▶ Things to do
[A] Answer these questions from the virtualization text:
(i) How much RAM does the writer's MacBook have?
(ii) When did the writer start exploring VirtualBox?
(iii) What does VMware ESX run directly on?
[B] List every virtualization platform named in the virtualization text.

▶ Document passage
Virtualization is not new to me. I’m now using a variety of virtualization platforms like VMware Server, Linux KVM and Xen. VirtualBox has become the most recent platform that I’m exploring, and that started some time last year. But it’s only now that I’ve got Windows XP running beautifully in VirtualBox hosted on Mac OS X and Linux platforms that my excitement in desktop virtualization has been renewed. Having 4GB of RAM on my MacBook helps a lot too.
Virtualization is becoming the new OS. I was having a discussion with my colleagues this morning. VMware has a very clever strategy with their VMware ESX platform. This is the VMware virtualization solution that runs directly on hardware, without needing any underlying operating system like Windows or Linux. They’ve squeezed themselves beneath the operating system. Your typical applications require an operating system to run on. Most other virtualization solutions require an operating system to run on (or to run with). I know all these, but what is not so obvious is the far reaching significance of such a positioning.

▶ Stored items
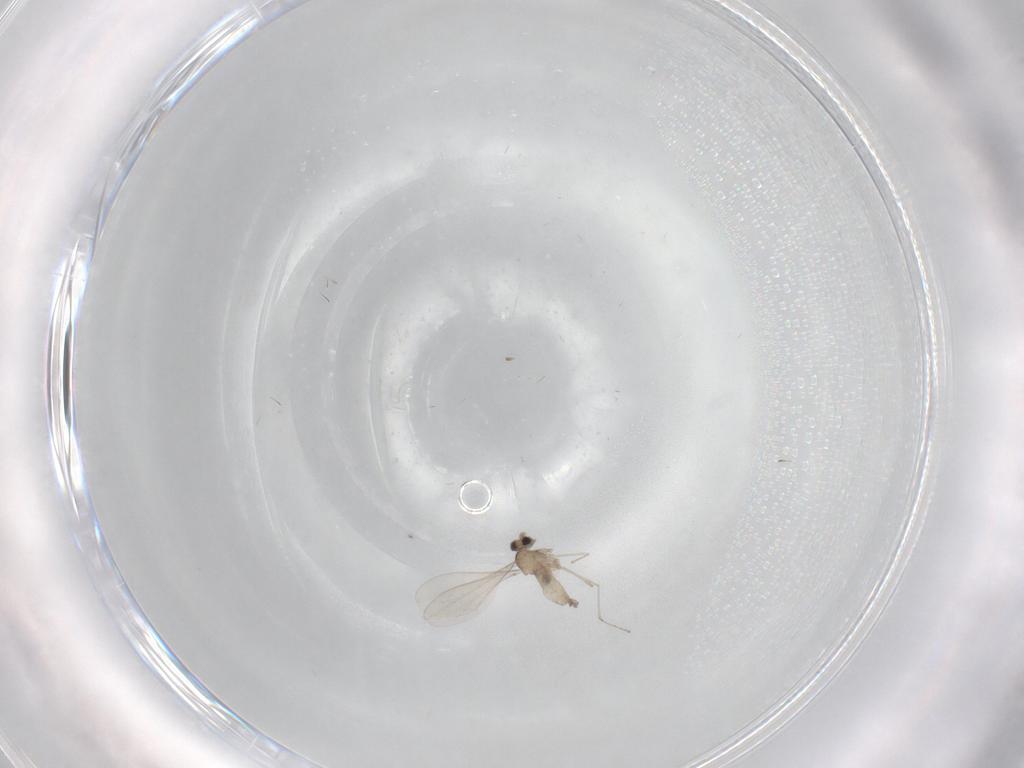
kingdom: Animalia
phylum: Arthropoda
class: Insecta
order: Diptera
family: Cecidomyiidae
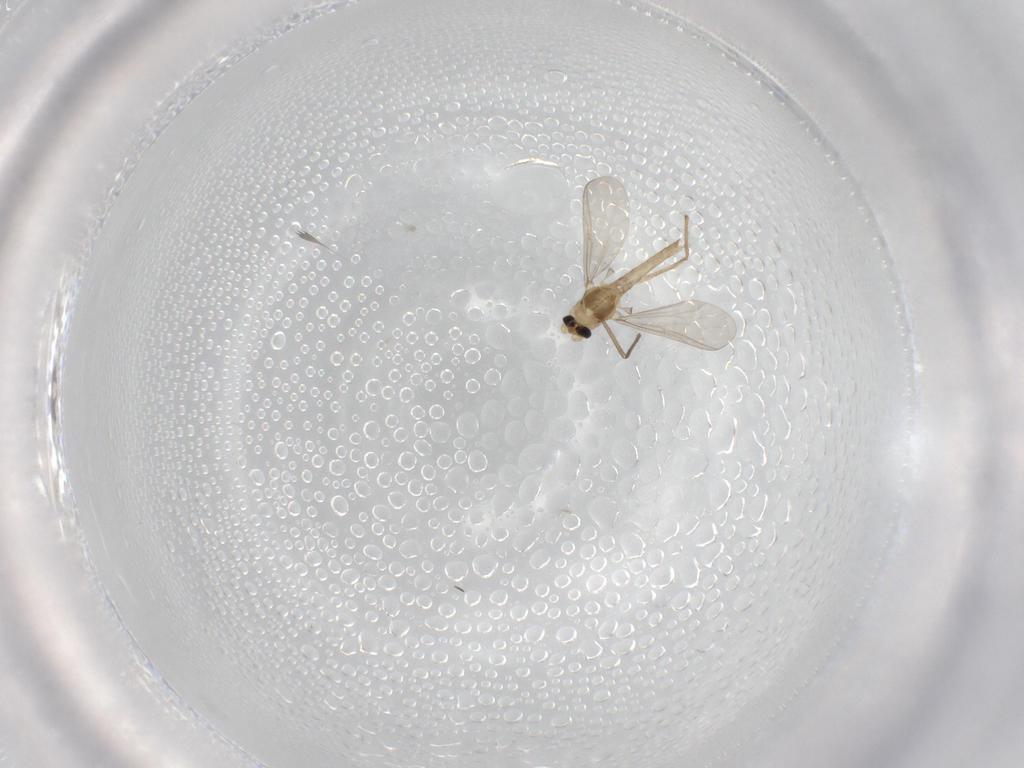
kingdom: Animalia
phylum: Arthropoda
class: Insecta
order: Diptera
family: Chironomidae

▶ Solutions to the problems
[A]
(i) 4GB
(ii) Some time last year
(iii) Hardware

[B] VMware Server, Linux KVM, Xen, VirtualBox, VMware ESX